Talk no more so exceeding proudly; let not arrogancy come out of your mouth: for the LORD is a God of knowledge, and by him actions are weighed. (I Samuel 2:3)

Somehow I don’t think the Lord Jesus Christ would have been at all upset if someone had sat in front of Him taking notes while he preached and taught. What mattered to the LORD was the heart of the person, and their desire to learn of God. After all, since He was preaching the truth, He had no concerns about what they wanted to do with His words, as He knew the effect the words would have upon them.

The Pharisees heard that the people murmured such things concerning him; and the Pharisees and the chief priests sent officers to take him. (John 7:32)

So there was a division among the people because of him. And some of them would have taken him; but no man laid hands on him. Then came the officers to the chief priests and Pharisees; and they said unto them, Why have ye not brought him? The officers answered, Never man spake like this man. (John 7:43-45)

No, the Lord Jesus Christ spoke openly because He knew the time was not yet, and He knew that it was necessary that the word be preached openly. Moreover, since the LORD God is a God of knowledge, it is essential that people learn. I don’t see the Lord being displeased with this at all.

Knowing this, we can come forward to our day and time and understand that if people have to take notes, or record the message to recall what was said later, then there ought be no problem with that. If one preaches expressly from the Scripture, then all that need be done in defense of what was said is point to chapter and verse, and show that the Bible does indeed say that.

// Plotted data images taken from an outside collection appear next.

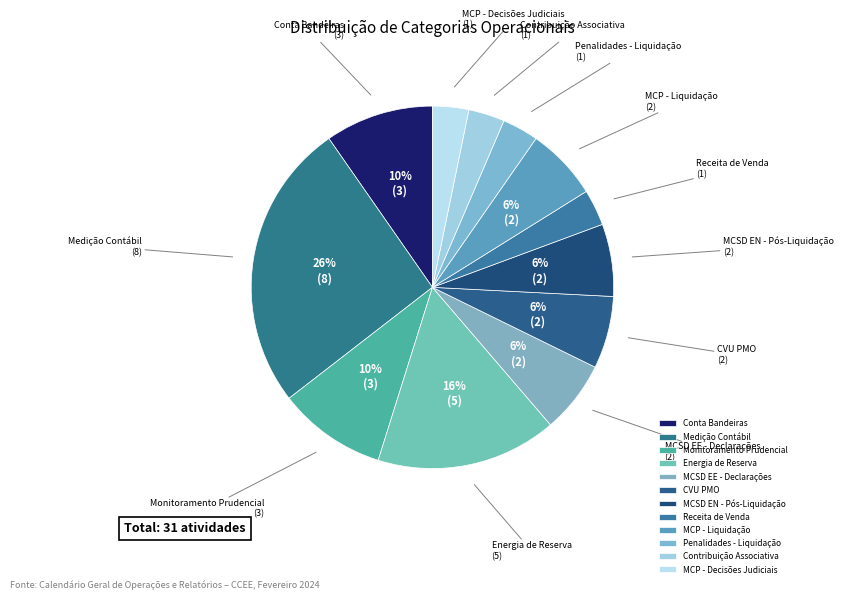

To the nearest percent, what percentage of the pie is MCSD EE - Declarações?

6%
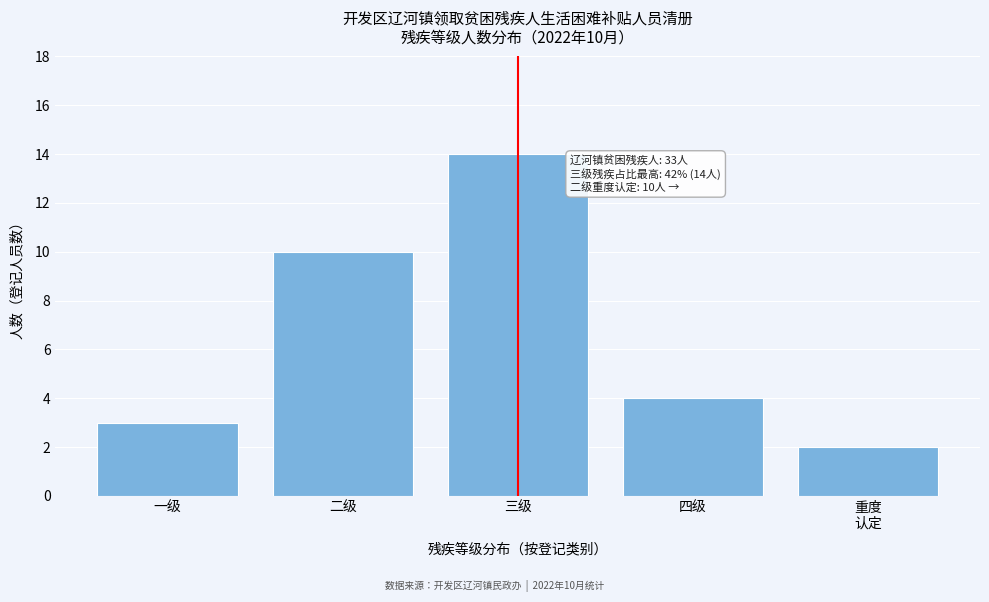

Reading left to right, what are all the values shown in this chart?

3	10	14	4	2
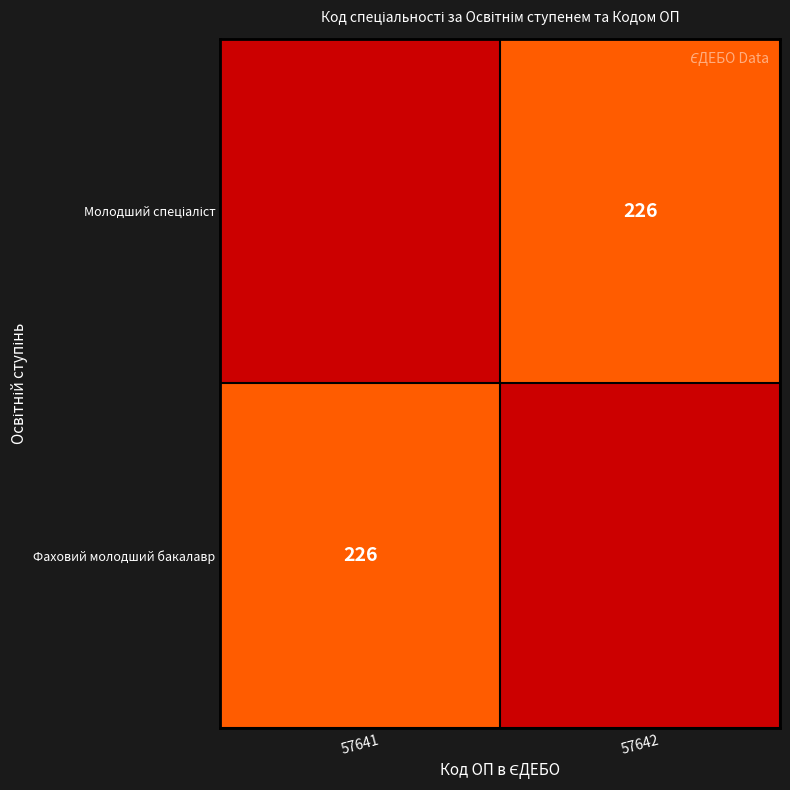

Between 57641 and 57642, which is larger?

57642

The problem here is that worship, and what constitutes worship is not at all understood. When someone is a “fan” of an actor, or performer, they try to learn everything they can about that person. If someone is a fanatic about golf, fishing or guns, we find that they always take notes, record, or otherwise preserve a record of the things said about the subject they worship. We also find they are devoted to their particular interest, almost to the exclusion of everything else. It is like some popular television shows — there are some who can never get enough information about a particular show (Star Trek and M.A.S.H. come to mind), and they record or otherwise obtain every scrap of information they can about the series.

Funny how that is not the case when people come into the house of God. Instead, they are discouraged from taking notes and recording the preaching, and are told they need to have a “worshipful” attitude. It makes one really wonder why doesn’t it?

You know, we needn’t worry what man will do with the words spoken from the pulpit. No, we need to be concerned about what God has determined about the words spoken from the pulpit.

Whosoever therefore shall break one of these least commandments, and shall teach men so, he shall be called the least in the kingdom of heaven: but whosoever shall do and teach them, the same shall be called great in the kingdom of heaven. (Matthew 5:19)

O generation of vipers, how can ye, being evil, speak good things? for out of the abundance of the heart the mouth speaketh. A good man out of the good treasure of the heart bringeth forth good things: and an evil man out of the evil treasure bringeth forth evil things. But I say unto you, That every idle word that men shall speak, they shall give account thereof in the day of judgment. For by thy words thou shalt be justified, and by thy words thou shalt be condemned. (Matthew 12:34-37)

Susan Brooks Thistlethwaite misses the point.